AIM OF THE TASK: Reproduce the lines of the listing below verbatim, starting at the line containing "text Detected problems" and ending at the line containing "text Tackling of", with both of those lines included.

-- start of PROVIDED ENTRIES --

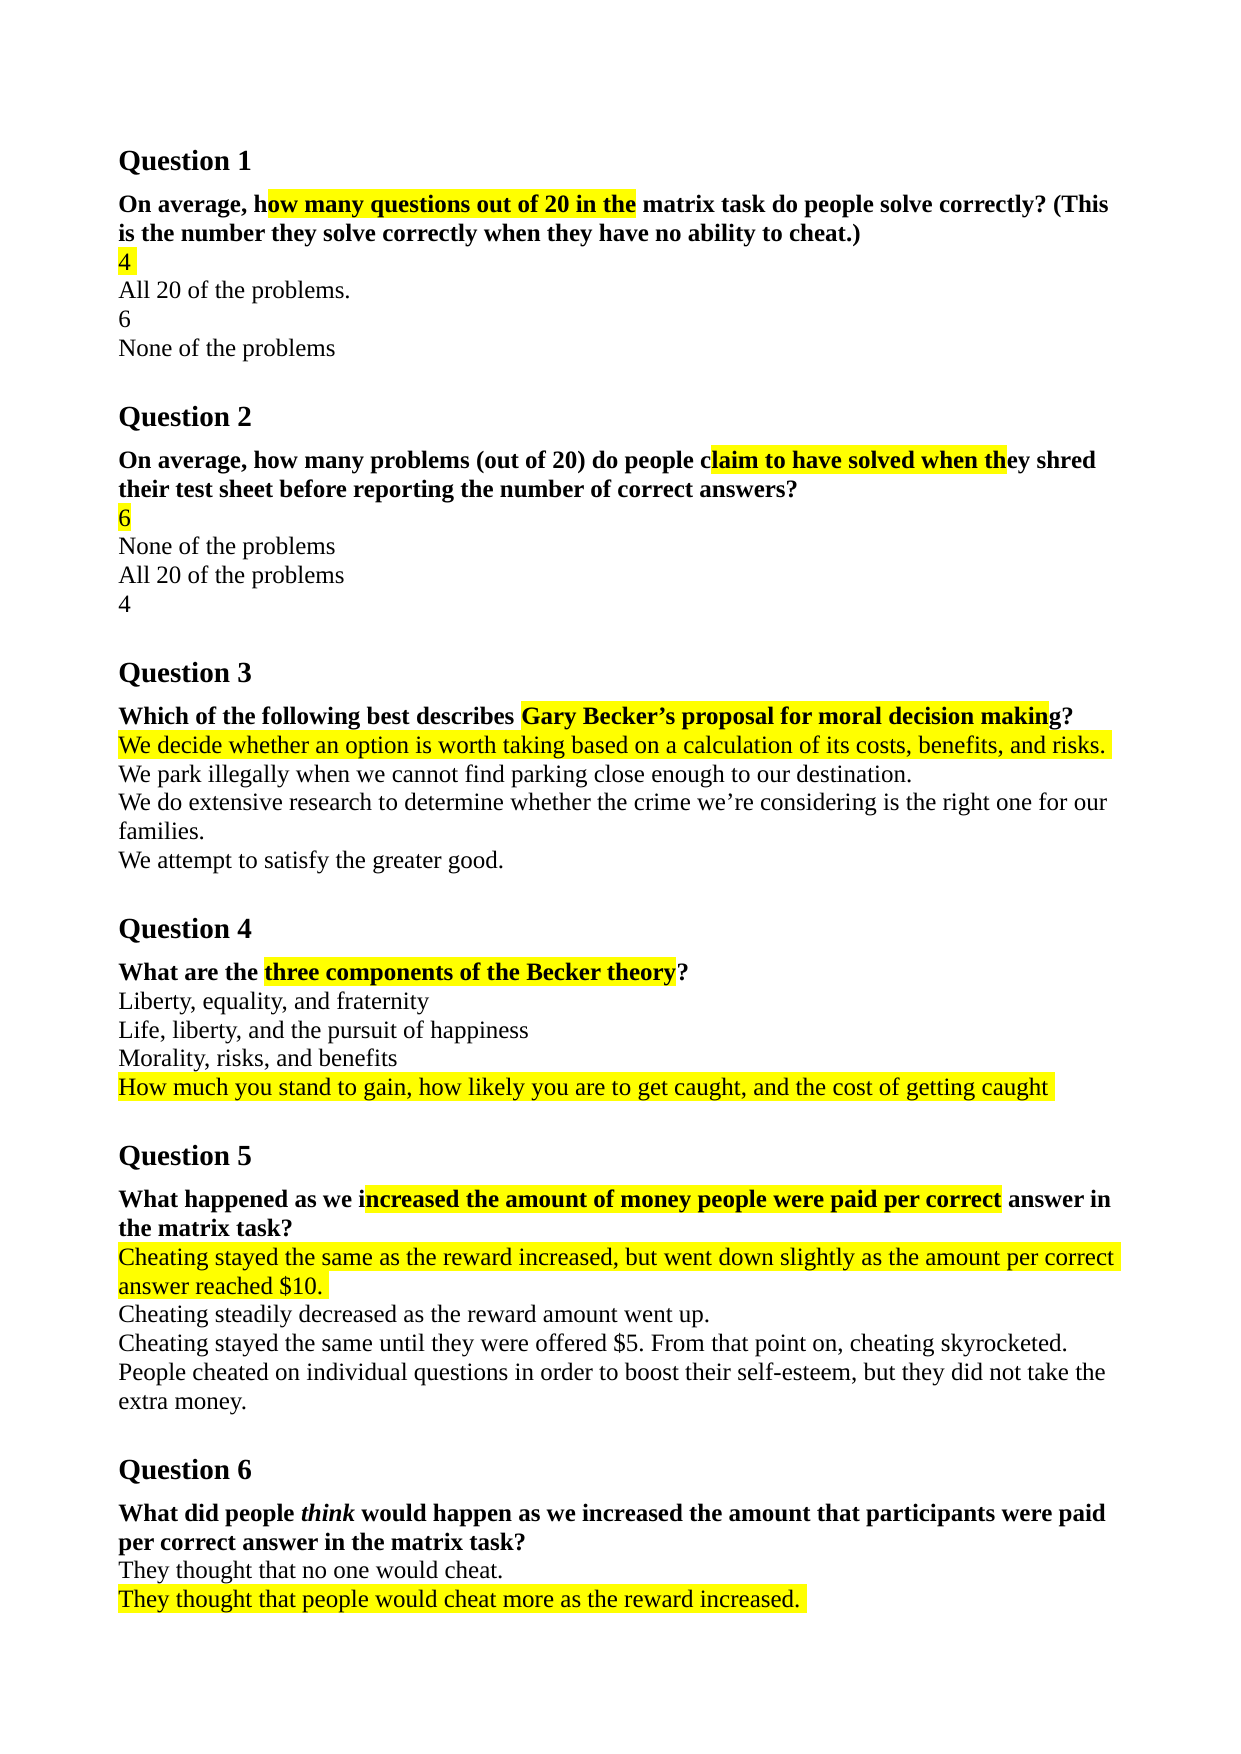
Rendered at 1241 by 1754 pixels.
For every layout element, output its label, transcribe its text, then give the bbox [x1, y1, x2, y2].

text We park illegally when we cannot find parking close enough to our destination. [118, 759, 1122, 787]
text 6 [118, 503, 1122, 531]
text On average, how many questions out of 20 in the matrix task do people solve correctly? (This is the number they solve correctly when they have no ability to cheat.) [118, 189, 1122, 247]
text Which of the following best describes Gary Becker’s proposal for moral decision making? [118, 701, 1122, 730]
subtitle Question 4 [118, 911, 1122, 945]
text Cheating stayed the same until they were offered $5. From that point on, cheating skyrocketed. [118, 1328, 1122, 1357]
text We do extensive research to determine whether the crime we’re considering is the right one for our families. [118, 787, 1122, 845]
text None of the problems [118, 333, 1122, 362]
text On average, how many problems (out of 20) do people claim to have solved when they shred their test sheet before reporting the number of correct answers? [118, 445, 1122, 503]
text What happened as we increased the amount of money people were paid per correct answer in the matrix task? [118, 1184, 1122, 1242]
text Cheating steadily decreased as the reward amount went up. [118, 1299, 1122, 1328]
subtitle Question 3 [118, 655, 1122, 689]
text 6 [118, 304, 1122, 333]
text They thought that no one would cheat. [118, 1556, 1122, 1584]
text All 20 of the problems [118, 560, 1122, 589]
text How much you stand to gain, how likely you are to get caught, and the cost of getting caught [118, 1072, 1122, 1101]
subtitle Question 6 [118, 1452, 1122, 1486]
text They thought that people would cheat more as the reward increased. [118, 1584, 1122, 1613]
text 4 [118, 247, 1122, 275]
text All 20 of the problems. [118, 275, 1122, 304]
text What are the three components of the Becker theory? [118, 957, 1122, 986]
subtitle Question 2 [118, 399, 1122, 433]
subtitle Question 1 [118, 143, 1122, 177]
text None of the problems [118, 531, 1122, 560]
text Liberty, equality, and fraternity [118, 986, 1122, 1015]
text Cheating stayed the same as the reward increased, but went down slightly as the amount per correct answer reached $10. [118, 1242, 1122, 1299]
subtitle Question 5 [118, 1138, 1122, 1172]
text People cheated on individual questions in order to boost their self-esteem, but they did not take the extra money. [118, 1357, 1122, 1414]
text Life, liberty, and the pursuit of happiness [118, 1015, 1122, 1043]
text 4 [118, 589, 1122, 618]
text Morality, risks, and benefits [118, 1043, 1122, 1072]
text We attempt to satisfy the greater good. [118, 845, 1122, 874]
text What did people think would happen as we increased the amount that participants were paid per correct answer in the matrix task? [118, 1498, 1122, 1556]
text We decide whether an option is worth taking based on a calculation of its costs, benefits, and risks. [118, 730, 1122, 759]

-- end of PROVIDED ENTRIES --
-- start of PROVIDED ENTRIES --

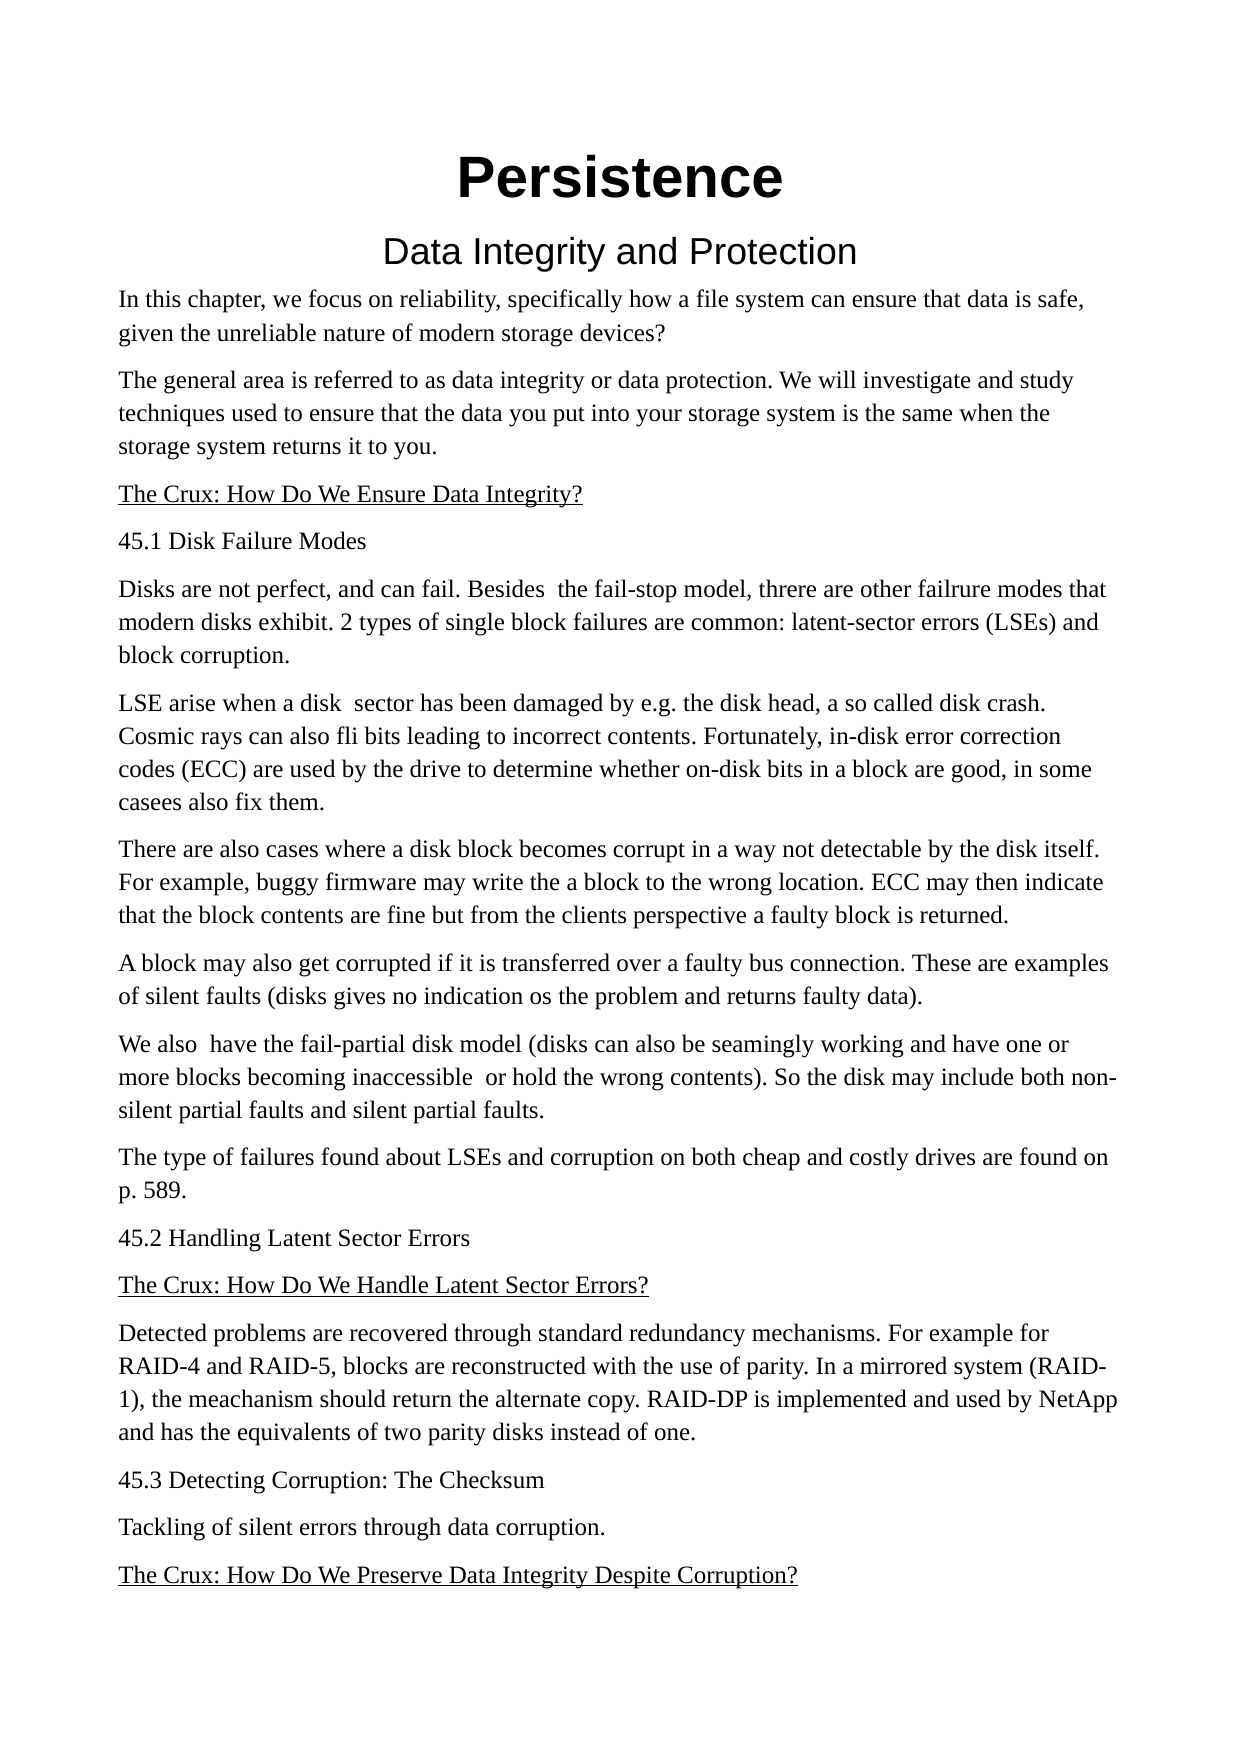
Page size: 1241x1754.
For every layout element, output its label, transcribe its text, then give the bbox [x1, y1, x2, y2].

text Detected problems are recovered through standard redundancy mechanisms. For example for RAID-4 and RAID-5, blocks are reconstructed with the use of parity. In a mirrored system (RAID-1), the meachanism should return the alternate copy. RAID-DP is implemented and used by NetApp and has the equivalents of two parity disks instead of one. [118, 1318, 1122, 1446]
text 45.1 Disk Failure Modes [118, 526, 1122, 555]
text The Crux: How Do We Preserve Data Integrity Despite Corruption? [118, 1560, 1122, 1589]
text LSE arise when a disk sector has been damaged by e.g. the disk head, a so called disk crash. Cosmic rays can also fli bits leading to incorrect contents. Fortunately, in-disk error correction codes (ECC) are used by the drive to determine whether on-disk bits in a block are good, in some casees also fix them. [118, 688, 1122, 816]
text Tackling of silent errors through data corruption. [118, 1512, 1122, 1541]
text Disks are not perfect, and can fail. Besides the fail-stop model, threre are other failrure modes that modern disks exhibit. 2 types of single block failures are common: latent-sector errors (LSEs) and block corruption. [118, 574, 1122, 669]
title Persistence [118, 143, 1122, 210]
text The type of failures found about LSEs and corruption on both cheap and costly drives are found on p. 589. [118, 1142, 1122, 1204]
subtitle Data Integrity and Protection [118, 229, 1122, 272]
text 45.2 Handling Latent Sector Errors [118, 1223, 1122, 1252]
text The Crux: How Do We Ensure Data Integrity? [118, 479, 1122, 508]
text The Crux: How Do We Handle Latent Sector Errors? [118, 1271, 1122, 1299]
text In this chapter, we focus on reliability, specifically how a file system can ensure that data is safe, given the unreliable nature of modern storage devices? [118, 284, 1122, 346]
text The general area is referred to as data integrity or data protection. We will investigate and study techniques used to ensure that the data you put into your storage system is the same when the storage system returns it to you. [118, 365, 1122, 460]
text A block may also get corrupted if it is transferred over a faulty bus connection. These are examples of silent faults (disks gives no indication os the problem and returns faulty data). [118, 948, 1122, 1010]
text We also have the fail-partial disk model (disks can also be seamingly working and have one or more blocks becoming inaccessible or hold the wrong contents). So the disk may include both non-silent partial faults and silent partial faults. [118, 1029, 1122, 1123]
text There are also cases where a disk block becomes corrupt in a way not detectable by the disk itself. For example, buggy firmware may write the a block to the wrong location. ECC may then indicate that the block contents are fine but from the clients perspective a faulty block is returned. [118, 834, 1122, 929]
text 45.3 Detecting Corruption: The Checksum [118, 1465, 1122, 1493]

-- end of PROVIDED ENTRIES --

EXERCISE RESULT:
text Detected problems are recovered through standard redundancy mechanisms. For example for RAID-4 and RAID-5, blocks are reconstructed with the use of parity. In a mirrored system (RAID-1), the meachanism should return the alternate copy. RAID-DP is implemented and used by NetApp and has the equivalents of two parity disks instead of one. [118, 1318, 1122, 1446]
text 45.1 Disk Failure Modes [118, 526, 1122, 555]
text The Crux: How Do We Preserve Data Integrity Despite Corruption? [118, 1560, 1122, 1589]
text LSE arise when a disk sector has been damaged by e.g. the disk head, a so called disk crash. Cosmic rays can also fli bits leading to incorrect contents. Fortunately, in-disk error correction codes (ECC) are used by the drive to determine whether on-disk bits in a block are good, in some casees also fix them. [118, 688, 1122, 816]
text Tackling of silent errors through data corruption. [118, 1512, 1122, 1541]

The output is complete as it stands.